• **Seçilmiş Metin**:
1 Kasım 2014 Cumartesi

Radoviş Pazarı

Roman pazarcı.


               Radoviş, doğu Makedonya’da Türklerin en yoğun yaşadıkları kasabadır. Türkler, şehir merkezinden çok köylerde yaşamaktadırlar. Merkezde çok az Türk yaşıyor. Buna karşılık bütün Makedonya’da olduğu gibi burada da şehir merkezinde çok sayıda Müslüman çingene yaşıyor. Kendilerini hep Türk gören bizim çingenelerimizin büyük bir mahallesi var. Bu mahallede yeni bir cami yaptırarak Müslümanlıklarını da yaşayan bu insanlarımızın çoğunun düzgün bir işi var. Çarşıda dükkânları, pazar yerinde tezgâhları olanların yanında tütüne ve değişik tarım işlerine gündelikçi olarak gidenler de var. Kalkandelen’e (Tetova) kadar kiraz toplamaya gidenler bile var.
Müzik aletleri satan Makedon

 Ama en önemli işlerinden biri dünyanın her yerinde olduğu gibi burada da müzisyenliktir. Düğünlerde, özel günlerde müzik işleri bu neşeli insanlarımızdan sorulur. Yalnız Türklerin değil Makedonların düğünlerinde de çalmaktadırlar. Koçana’da Türkçe konuştuğumuzu duyan bir Makedon polis “oğlan oğlan ne güzel oğlan, yalancı çoban” türküsünü Türkçe olarak söylemeye başladı. Türkçe bilmediğini düğünlerinde bu türkülerle oynadıklarını anlattı. Pazarda kendi yaptığı, kavala benzer değişik üflemeli çalgı aletlerini satan bir Makedon, kameramı görünce çok güzel bir Balkan havası çalmaya başladı.  Ben onu çekerken yanımda iki genç belirdi ve Makedon’un çalgısına, Türkçe söyleyerek eşlik ettiler. Harika bir müzik dinledik. Atkuyruğu saçları ve aykırı kıyafetleri olan bu iki genç, “muzisyen” olduklarını, düğünlerde çaldıklarını söylediler.

• **Anahtar nokta eşleştirme verileri**:
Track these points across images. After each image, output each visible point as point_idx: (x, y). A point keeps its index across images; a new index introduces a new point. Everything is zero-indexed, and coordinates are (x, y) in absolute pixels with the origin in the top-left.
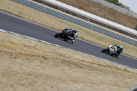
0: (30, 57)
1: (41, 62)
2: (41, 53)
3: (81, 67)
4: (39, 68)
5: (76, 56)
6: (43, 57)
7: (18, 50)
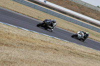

• **Yapılacak İş 1**: Radoviş pazarını anlatan metnin "Roman pazarcı." ifadesinden "gidenler bile var." ifadesine kadar uzanan bölümünü hiçbir değişiklik yapmadan yazınız.
• **Yapılacak İş 2**: Radoviş pazarını anlatan metni kaldığı yerden sürdürünüz.

• **Cevap Bölümü 1**:
Roman pazarcı.


               Radoviş, doğu Makedonya’da Türklerin en yoğun yaşadıkları kasabadır. Türkler, şehir merkezinden çok köylerde yaşamaktadırlar. Merkezde çok az Türk yaşıyor. Buna karşılık bütün Makedonya’da olduğu gibi burada da şehir merkezinde çok sayıda Müslüman çingene yaşıyor. Kendilerini hep Türk gören bizim çingenelerimizin büyük bir mahallesi var. Bu mahallede yeni bir cami yaptırarak Müslümanlıklarını da yaşayan bu insanlarımızın çoğunun düzgün bir işi var. Çarşıda dükkânları, pazar yerinde tezgâhları olanların yanında tütüne ve değişik tarım işlerine gündelikçi olarak gidenler de var. Kalkandelen’e (Tetova) kadar kiraz toplamaya gidenler bile var.

• **Cevap Bölümü 2**:
                Kendilerine ait ayrı bir dilleri olduğu söylense de pek bu dili duyan yoktur. Ancak sadece kendi aralarında bu dili konuştukları söyleniyor, ama onlar ayrı bir dilleri olduğunu kabul etmiyorlar. Çok iyi Makedonca bildikleri halde özellikle Türkçe konuşuyorlar. “madam Türksük (Türküz) Türkçe konuşacayız be aga “ diyorlar. Kendilerini Türk olarak görüyorlar. Çingene dendi mi çok kızıyorlar, hatta bıçağa sarılanlar bile var. Biz Türk’üz diyorlar. Makedon hükümeti Türklerin nüfusu çok görülmesin diye onları Türk saymak istemiyor.
               
Eşim Rağbet Hanım biber alıyor.
Makedonya’nın birçok yerinde olduğu gibi Radoviş’te de Türklerin çoğu, köylerde yaşıyorlar. Nüfusunun tamamı Türk olan köyler var. Bu köylerde Türkçeden başka bir dil konuşulmuyor. Bazı yetişkin erkekler dışında Makedonca bilen yok. Bu köylerde birkaç gün kalırsanız Makedonya’da olduğunuzu unutursunuz. Çünkü buraları, Anadolu’nun herhangi bir yerindeki köylerden farksızdır. Her yede Türkçe konuşulur ve beş vakit ezan okunur. Türklerin, Makedonlarla karışık olarak yaşadıkları köyler de var. Ova köylerinden Konçe ve Topolnisa karışık nüfusun yaşadığı köylerdir. Buralarda hem cami hem de kilise vardır. Hıristiyan köylerinde yaşayan az sayıda Türk de var.
Peynir ve diğer süt ürünlerini satan Yörük kadını.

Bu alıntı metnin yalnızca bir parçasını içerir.